» **EXERCISE DETAILS**: The records sit below. Return every line in them that holds the word "none".
++++
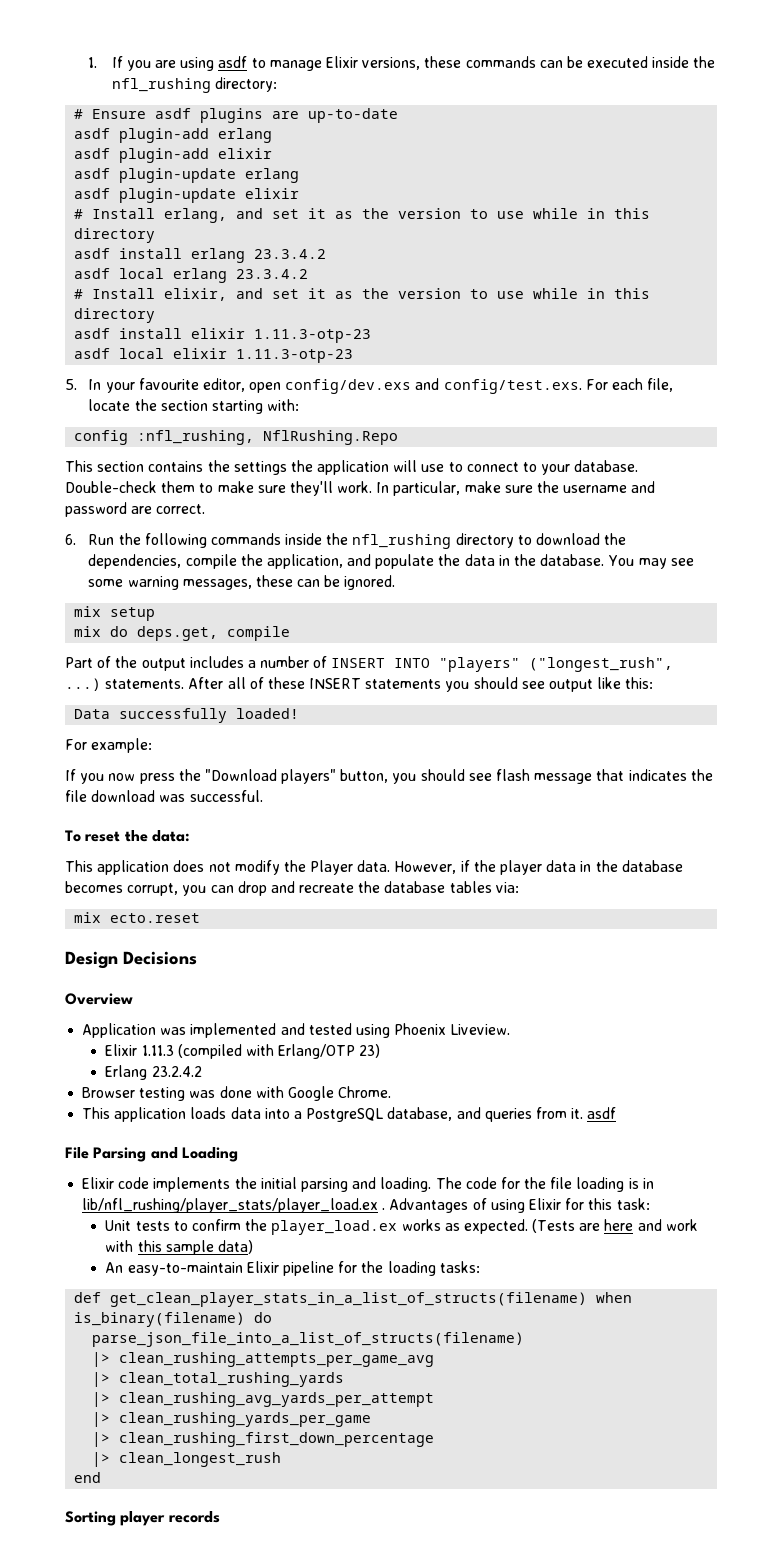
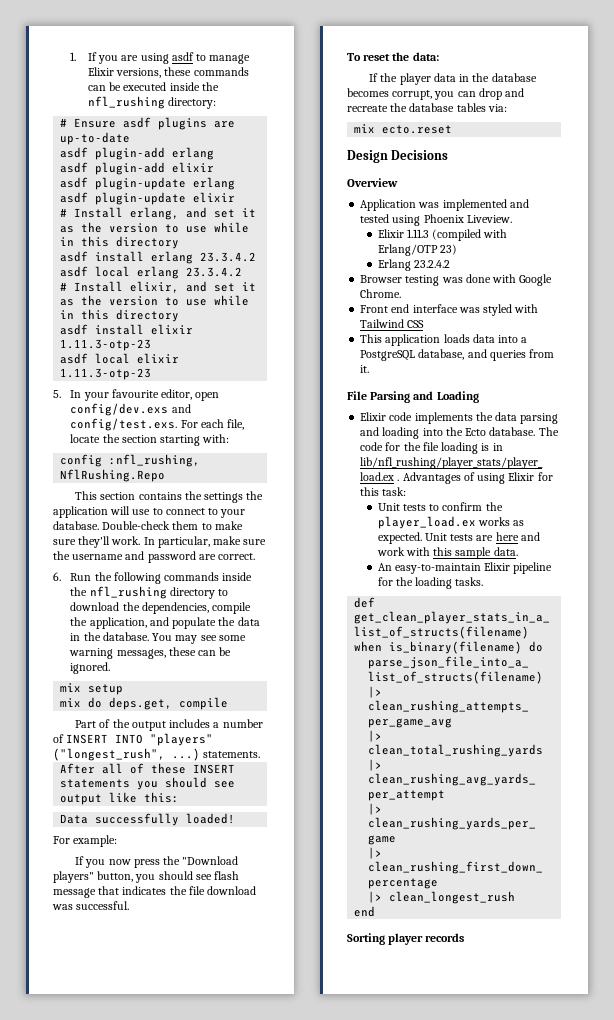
(185, 684) none -> (261, 754) //
[65,860,470,875] This application does not modify the Player data. However, if -> [369,73,379,82] If
(392, 1092) none -> [360,304,539,316] [360,319,425,328] // Front end interface was styled with Tailwind CSS
[587,1107,617,1119] asdf -> (370, 369) none
[260,1177,297,1189] initial -> [495,412,518,421] data
[380,1177,432,1192] loading. -> [382,427,536,439] loading into the Ecto database.
[532,1219,576,1233] (Tests -> [424,533,474,541] Unit tests
[217,1240,253,1254] data) -> [493,547,518,556] data.
[439,1261,480,1273] tasks: -> [455,577,484,586] tasks.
++++
» **EXERCISE RESULT**:
(185, 684) none -> (261, 754) //
(392, 1092) none -> [360,304,539,316] [360,319,425,328] // Front end interface was styled with Tailwind CSS
[587,1107,617,1119] asdf -> (370, 369) none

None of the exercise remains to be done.